▸ PROBLEM DETAILS: Only the lines holding the string "center" are needed; copy each of them from the data.
===== GIVEN RECORDS
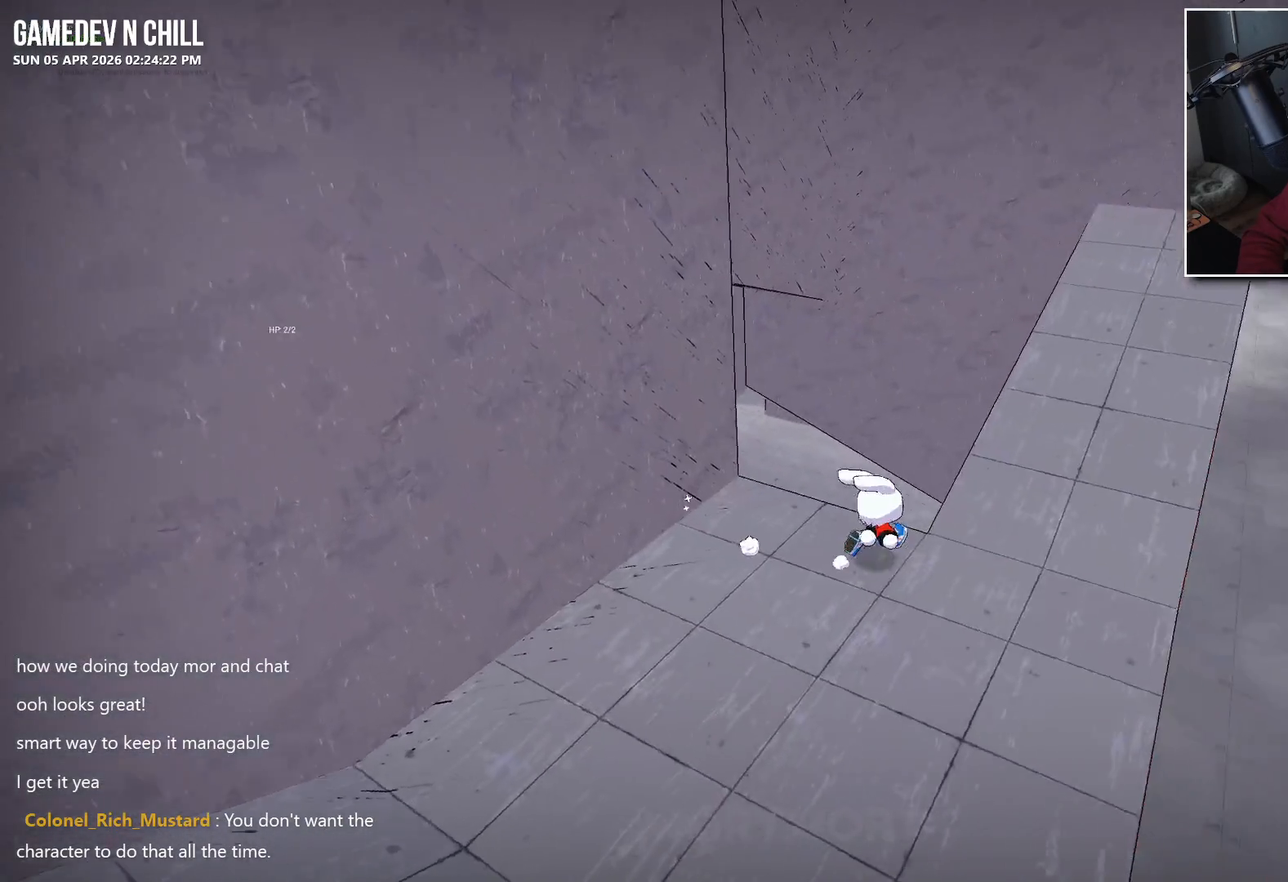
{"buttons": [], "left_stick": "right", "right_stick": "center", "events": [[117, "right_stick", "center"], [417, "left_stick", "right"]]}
==========
===== GIVEN RECORDS
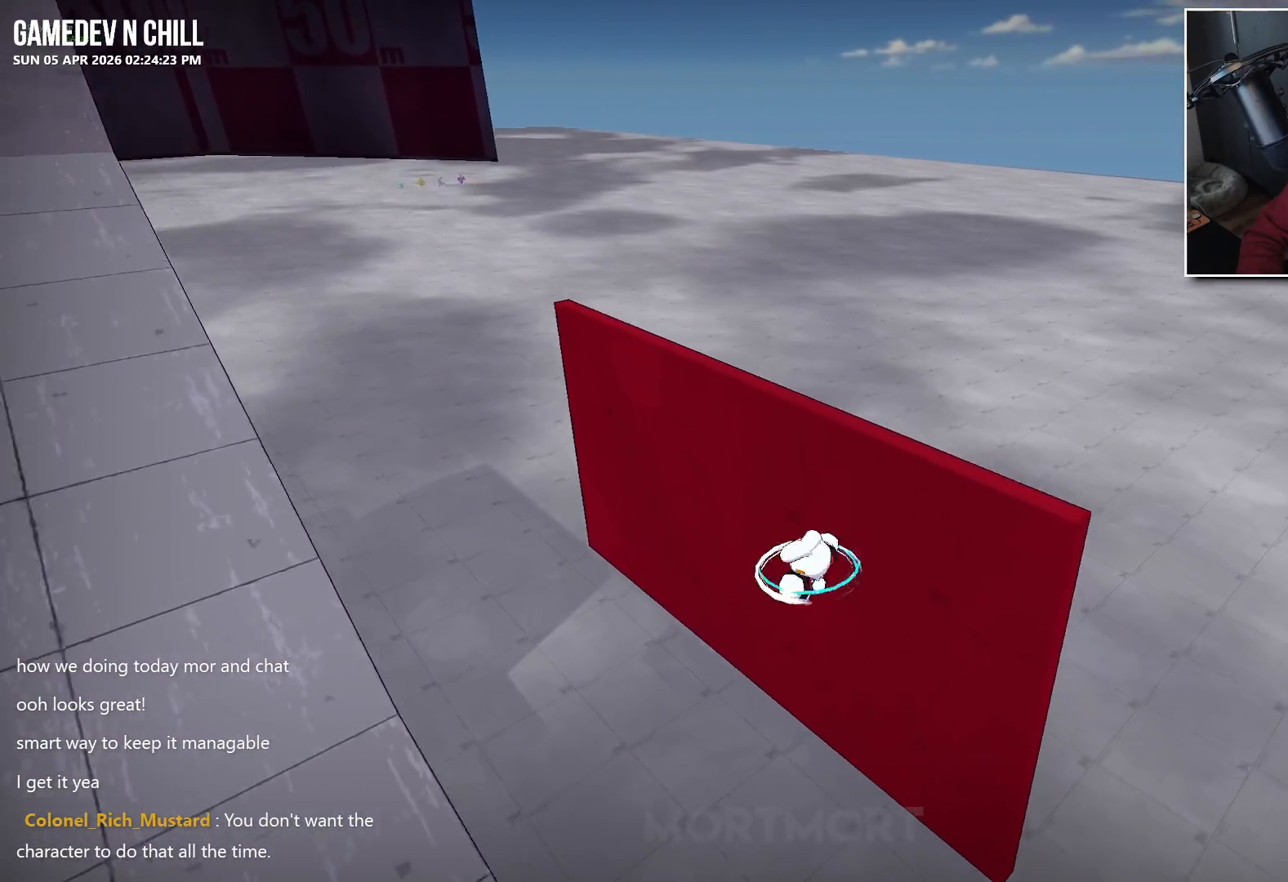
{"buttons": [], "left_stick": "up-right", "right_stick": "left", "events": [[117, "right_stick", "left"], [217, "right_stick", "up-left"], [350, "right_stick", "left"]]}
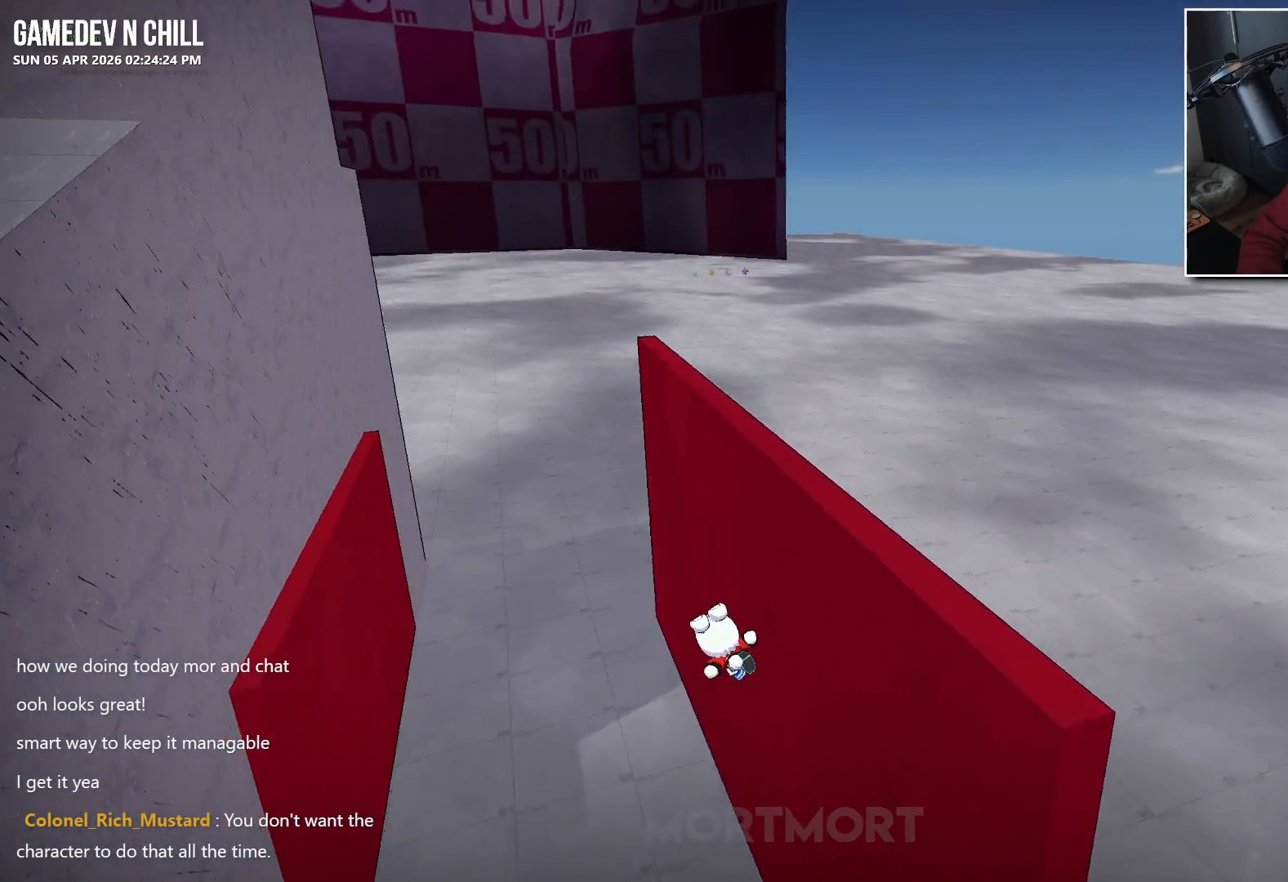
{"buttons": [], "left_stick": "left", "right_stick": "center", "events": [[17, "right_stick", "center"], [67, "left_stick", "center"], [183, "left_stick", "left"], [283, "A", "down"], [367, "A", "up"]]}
==========
▸ RESPONSE FOR THIS EXERCISE:
{"buttons": [], "left_stick": "right", "right_stick": "center", "events": [[117, "right_stick", "center"], [417, "left_stick", "right"]]}
{"buttons": [], "left_stick": "left", "right_stick": "center", "events": [[17, "right_stick", "center"], [67, "left_stick", "center"], [183, "left_stick", "left"], [283, "A", "down"], [367, "A", "up"]]}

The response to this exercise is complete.